**** EXCERTO FORNECIDO ****

Exposição da fotógrafa Ana Carvalho na Casa de Portugal André de Gouveia

Nesta quinta-feira, dia 30 de janeiro, às 18h30, será inaugurada a exposição de Ana Carvalho na Maison du Portugal André de Gouveia, na Cité Universitaire de Paris. Esta exposição, uma parceria entre a Casa de Portugal e o Consulado de Portugal em Paris, intitulada “L’Horloge de l’Âme”, inspira-se em citações do “Livro do Desassossego” do poeta Fernando Pessoa. Na verdade, “O Relógio da Alma” é também o título do livro que Ana Carvalho publicou há um par de anos na Holanda, país onde vive. Um livro que navega entre a fotografia e a literatura, tornando-se, pode dizer-se, numa espécie de simbiose perfeita entre estas duas artes.

**** LINHAS FORNECIDAS ****

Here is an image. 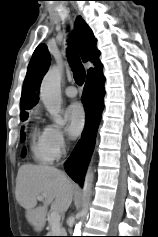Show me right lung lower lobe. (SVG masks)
Here are the masks:
<instances>
[{
	"instance_id": "98d812e1",
	"label": "right lung lower lobe",
	"mask_w": 158,
	"mask_h": 237,
	"mask_svg": "<svg viewBox=\"0 0 158 237\" xmlns=\"http://www.w3.org/2000/svg\"><path fill=\"white\" fill-rule=\"evenodd\" d=\"M104 78L102 71L98 70L86 78L82 95V103L86 112L85 127L77 146L65 163L68 175L80 186L91 157L98 125L103 110Z\"/></svg>"
}]
</instances>
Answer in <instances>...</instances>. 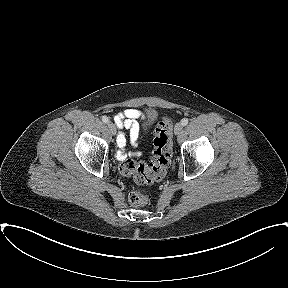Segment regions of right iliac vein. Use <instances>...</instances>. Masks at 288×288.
<instances>
[{"label": "right iliac vein", "mask_w": 288, "mask_h": 288, "mask_svg": "<svg viewBox=\"0 0 288 288\" xmlns=\"http://www.w3.org/2000/svg\"><path fill=\"white\" fill-rule=\"evenodd\" d=\"M108 128H109V130L111 131V133L113 135L116 134V127H115V125L112 122H108Z\"/></svg>", "instance_id": "right-iliac-vein-1"}]
</instances>
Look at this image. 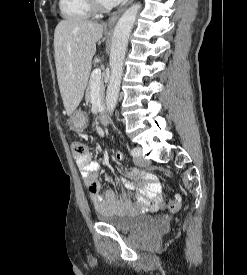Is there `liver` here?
Masks as SVG:
<instances>
[{"label":"liver","mask_w":247,"mask_h":275,"mask_svg":"<svg viewBox=\"0 0 247 275\" xmlns=\"http://www.w3.org/2000/svg\"><path fill=\"white\" fill-rule=\"evenodd\" d=\"M103 25L81 18L58 23L54 32L55 65L63 104L70 116L80 104Z\"/></svg>","instance_id":"6515ba94"}]
</instances>
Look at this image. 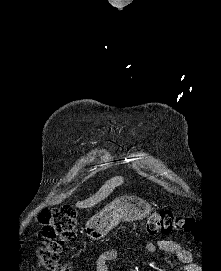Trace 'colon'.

****

• PEDIDO 1:
Com base na notícia sobre a exposição de Ana Carvalho, responda:
(a) A que horas será inaugurada a exposição?
(b) Em que obra de Fernando Pessoa se inspira a exposição?
(c) Em que país vive Ana Carvalho?
• PEDIDO 2: Transcreva da notícia sobre a exposição o trecho que vai de "Exposição da fotógrafa" até "estas duas artes.".

• RESPOSTA ESPERADA 1:
(a) Às 18h30.
(b) No “Livro do Desassossego”.
(c) Na Holanda.

• RESPOSTA ESPERADA 2:
Exposição da fotógrafa Ana Carvalho na Casa de Portugal André de Gouveia

Nesta quinta-feira, dia 30 de janeiro, às 18h30, será inaugurada a exposição de Ana Carvalho na Maison du Portugal André de Gouveia, na Cité Universitaire de Paris. Esta exposição, uma parceria entre a Casa de Portugal e o Consulado de Portugal em Paris, intitulada “L’Horloge de l’Âme”, inspira-se em citações do “Livro do Desassossego” do poeta Fernando Pessoa. Na verdade, “O Relógio da Alma” é também o título do livro que Ana Carvalho publicou há um par de anos na Holanda, país onde vive. Um livro que navega entre a fotografia e a literatura, tornando-se, pode dizer-se, numa espécie de simbiose perfeita entre estas duas artes.